A Little League field (not mine)
Last evening, Jose Valverde had a bad night. Actually he’s had a couple in a row and hasn’t been overly effective the entire season. What Jim Leyland does with him for the rest of the playoffs is unknown to me and last I checked Leyland wasn’t asking for my advice (Dump him, Jimmy). But I can empathize with Valverde. I’ve had bad days too.
Way back when I was in Little League baseball, they played it a bit differently. OK, they still used bats and ball, but the way the leagues were put together was different. Once you were on a team, you were there as long as you were eligible to play at the age level. There was no switching teams every year. That was good if you were on a decent team, bad if you were with a bunch of losers. Also you had four years at a particular age level instead of the current two years. The levels where I grew up were 6 year olds played t-ball, 7-10 were the next level, and 11-14 were the old guys. Basically, you spent the first year on a team as a scrub unless you were very good, started getting significant playing time your second season, then did most of the starting your last two years. Me? I could run and could catch most balls so I spent the first two seasons of the 11-14 league as the center fielder. Then it was over to first base for the final two years.
I was usually the leadoff hitter. I was quick enough, but mostly I had a good batting eye. I almost never struck out, had a good on base percentage (which is a stat I’d never heard about), and could swipe second and third with the best of them. We did well, coming in second or first all four years. But there was this one day I had my Valverde moment.
I was 12, we were the visitors, and I led off sure I could get on base against this kid who was pitching for the other team. We’d faced him before and I’d done well. I don’t remember the exact stat line, but I know I had hit off him. So up I came, Mr Confident. He tossed three balls right over the plate, I took one for a strike and swung and missed the other two. Out one. OK, it wasn’t a great way to start a game, but I would have other chances.
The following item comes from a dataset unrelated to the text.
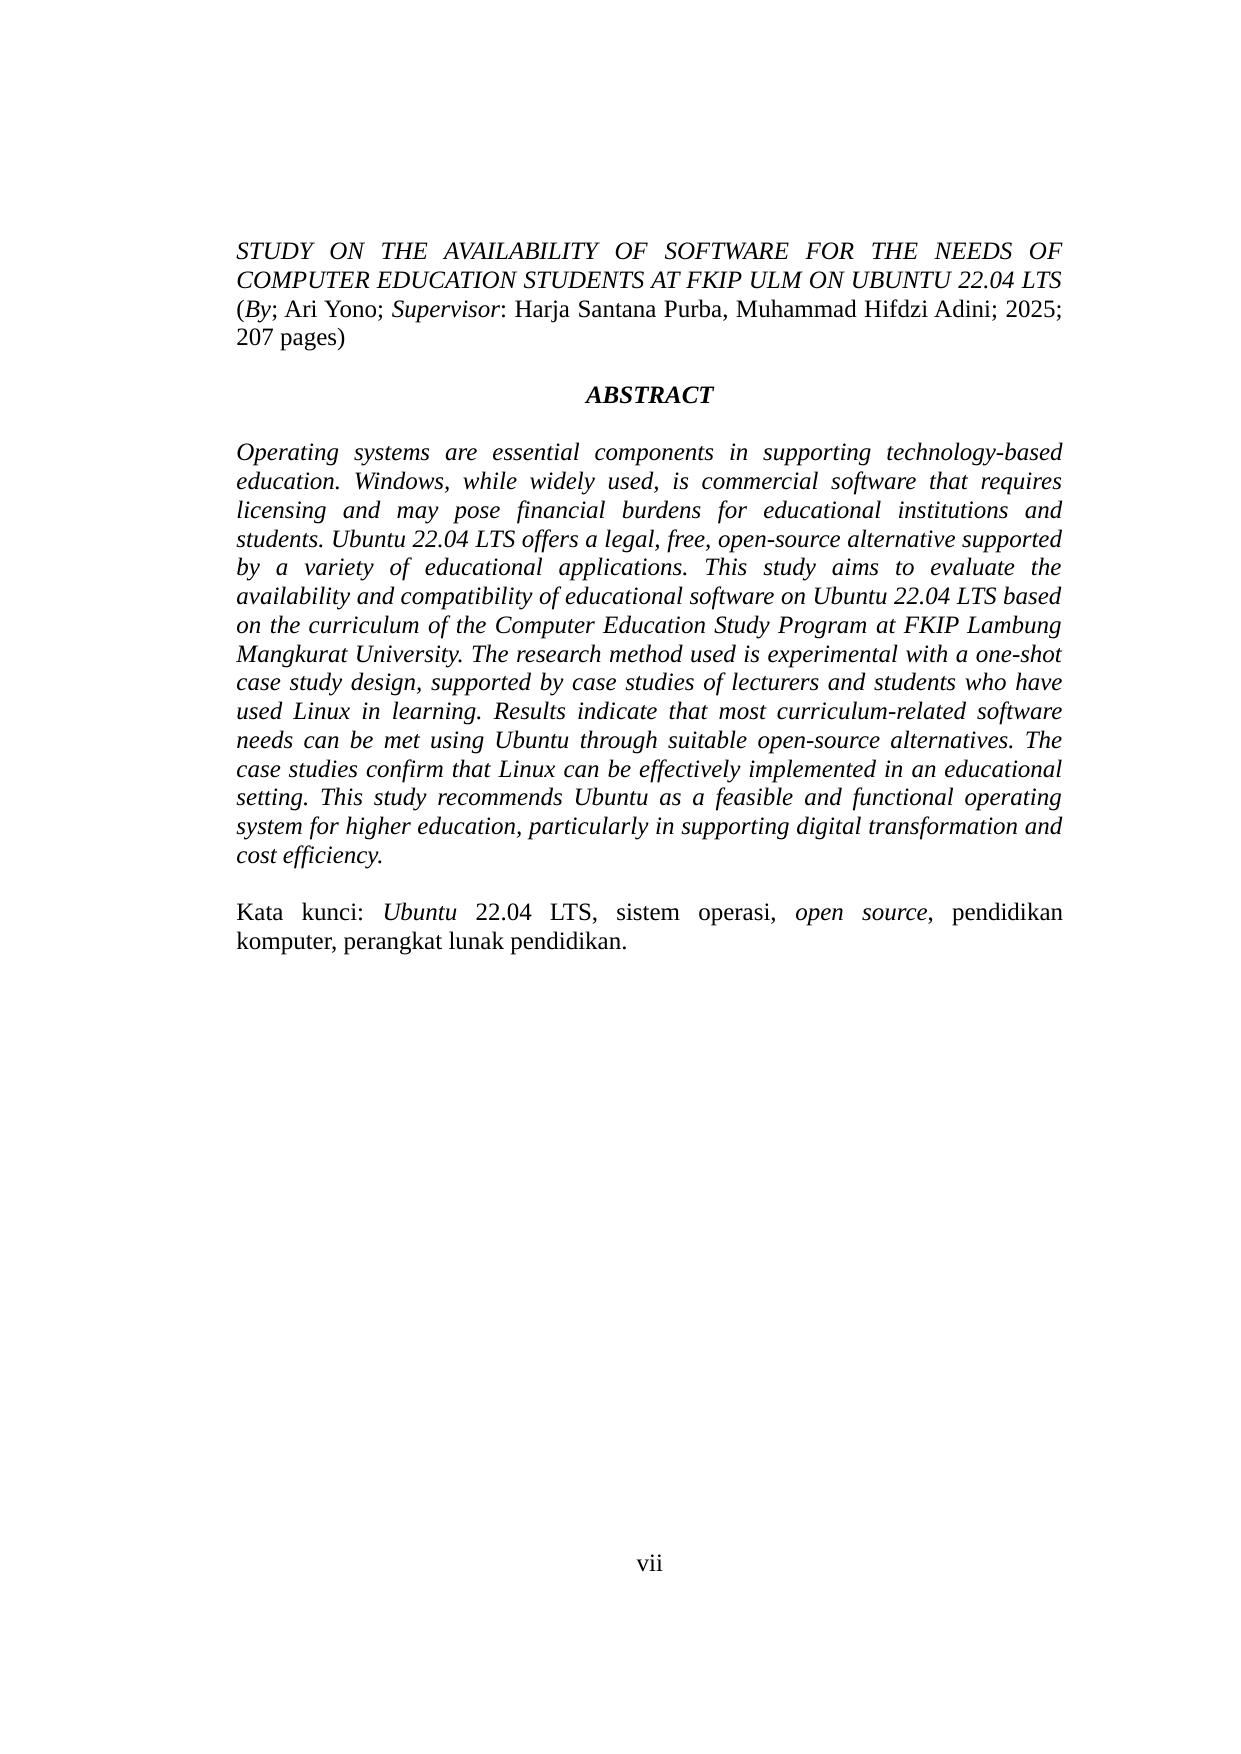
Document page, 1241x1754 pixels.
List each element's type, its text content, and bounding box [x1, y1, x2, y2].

The problem was that for the next eight batters I was the only out. My teammates smoked the guy. We got six runs off him. So there were two men on base when I came up again. Here was the first of the other chances and by God, I wasn’t going to go down on strikes this time. So I swung at the first pitch, knocked it on a line right back to the pitcher for out number two. Fortunately the two guys on base were alert and neither was doubled up to end the inning.
Well, that was bad, but the inning was still alive. So my teammates teed off again, plating 8 more runs. With a runner on first, here I came again, your number one first class designated rally killer. The first pitch was a swinging strike. It was over for me. I took the next two, not really looking at them. So the inning ended with 14 runs, a ton of hits, a few walks, an error or two, and three outs by the leadoff hitter, me.
I ended up back in the dugout. I have no memory of actually walking over there, but my guess is I wasn’t carried. My coach? He was a genius. He immediately pulled me from the game. I was in such shock that I was of no use in either the field or at bat (at least the latter was sure). Odds are I would have stood in center field in utter shock and let God knows how many balls go over my head, to my left, or to my right without even moving. So I sat in the dugout for the rest of the game not really paying attention (we won on a mercy rule in four innings, I think). I was absolutely and completely sure that my world had just ended.
I got over it. We had a good season (finishing second), I continued to leadoff and never again made two, let alone three, outs in the same inning for the rest of the season. And more importantly, it didn’t hurt me. I grew up, got married to a wonderful woman, had a son, have grandchildren, and have frankly had a pretty successful life, even if I did make all three outs in one inning.
By the time my son started Little League they had changed the rule, limiting each team to a maximum of five runs per inning (it was a local rule, not a Little League sanctioned rule) which meant you could have a maximum of 10 batters an inning (five runs, three men on, two outs or four runs, three men on, three outs). That meant out of nine batters no one could make more than two outs in an inning. I used my three outs in one inning to remind players that they couldn’t, no matter how hard they tried, do worse in an inning than I did. It seemed to help some of them. It certainly got a few good giggles.
So if you’re ever coaching Little League (or managing Jose Valverde in the Majors) and one of your players screw up royally, feel free to use my story. Maybe it’ll help some kid. At least it should get you some laughs.